Write out the listing from the line with "middle mcp: (172, 203)" to the line with "Left hand at", both lines included, exactly and nothing beyond. Leave pictures out.
==== Exercise inputs
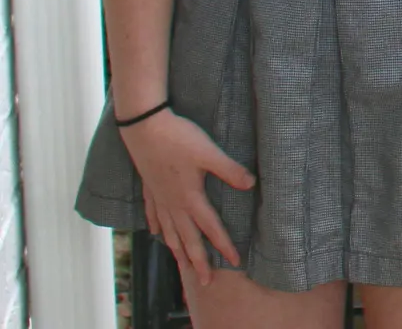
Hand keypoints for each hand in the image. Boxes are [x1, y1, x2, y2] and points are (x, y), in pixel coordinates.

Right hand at [122, 110, 253, 287]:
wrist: (144, 126)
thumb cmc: (178, 138)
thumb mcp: (209, 152)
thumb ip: (230, 170)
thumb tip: (251, 184)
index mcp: (189, 197)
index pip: (210, 227)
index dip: (223, 244)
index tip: (234, 261)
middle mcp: (172, 203)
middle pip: (186, 238)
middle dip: (197, 260)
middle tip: (204, 281)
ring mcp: (158, 197)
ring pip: (168, 230)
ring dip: (177, 248)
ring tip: (181, 264)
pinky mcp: (149, 187)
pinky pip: (154, 214)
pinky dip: (157, 227)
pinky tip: (157, 233)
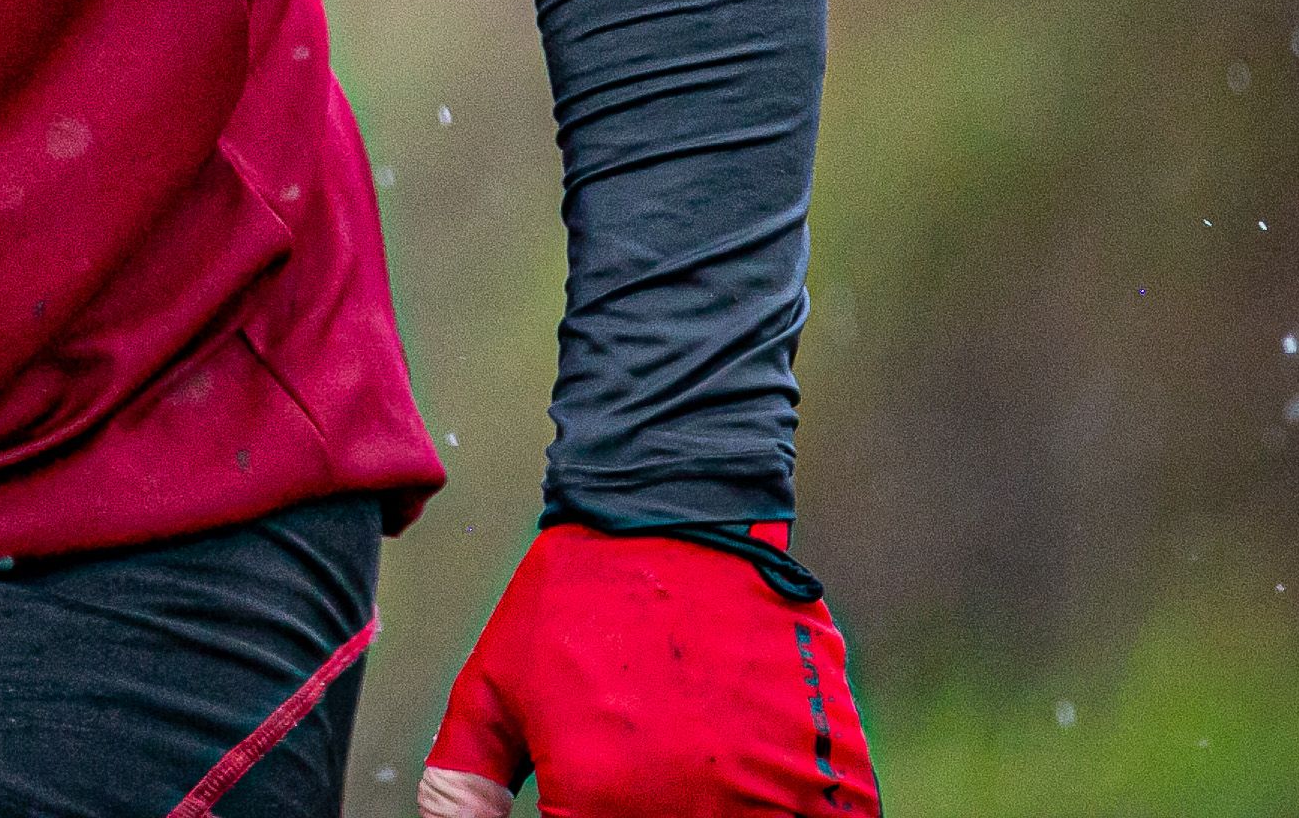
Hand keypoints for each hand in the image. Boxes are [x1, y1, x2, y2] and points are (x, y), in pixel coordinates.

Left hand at [419, 522, 877, 817]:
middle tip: (642, 760)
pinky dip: (796, 808)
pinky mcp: (836, 772)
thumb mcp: (494, 684)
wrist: (676, 511)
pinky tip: (755, 765)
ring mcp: (771, 793)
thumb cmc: (575, 598)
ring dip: (721, 809)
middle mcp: (689, 809)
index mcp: (597, 802)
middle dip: (648, 812)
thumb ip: (462, 781)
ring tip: (691, 747)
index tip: (581, 801)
========
Solution:
middle mcp: (172, 203)
middle pip: (186, 238)
middle dip: (197, 260)
middle tip: (204, 281)
ring mcp: (158, 197)
ring pip: (168, 230)
ring dip: (177, 248)
ring tip: (181, 264)
pinky mcp: (149, 187)
pinky pip: (154, 214)
pinky dip: (157, 227)
pinky tip: (157, 233)
Hand keypoints for each hand in the image. Boxes are [x1, y1, x2, y2] and points are (x, y), in pixel coordinates.

Left hand at [419, 522, 877, 817]:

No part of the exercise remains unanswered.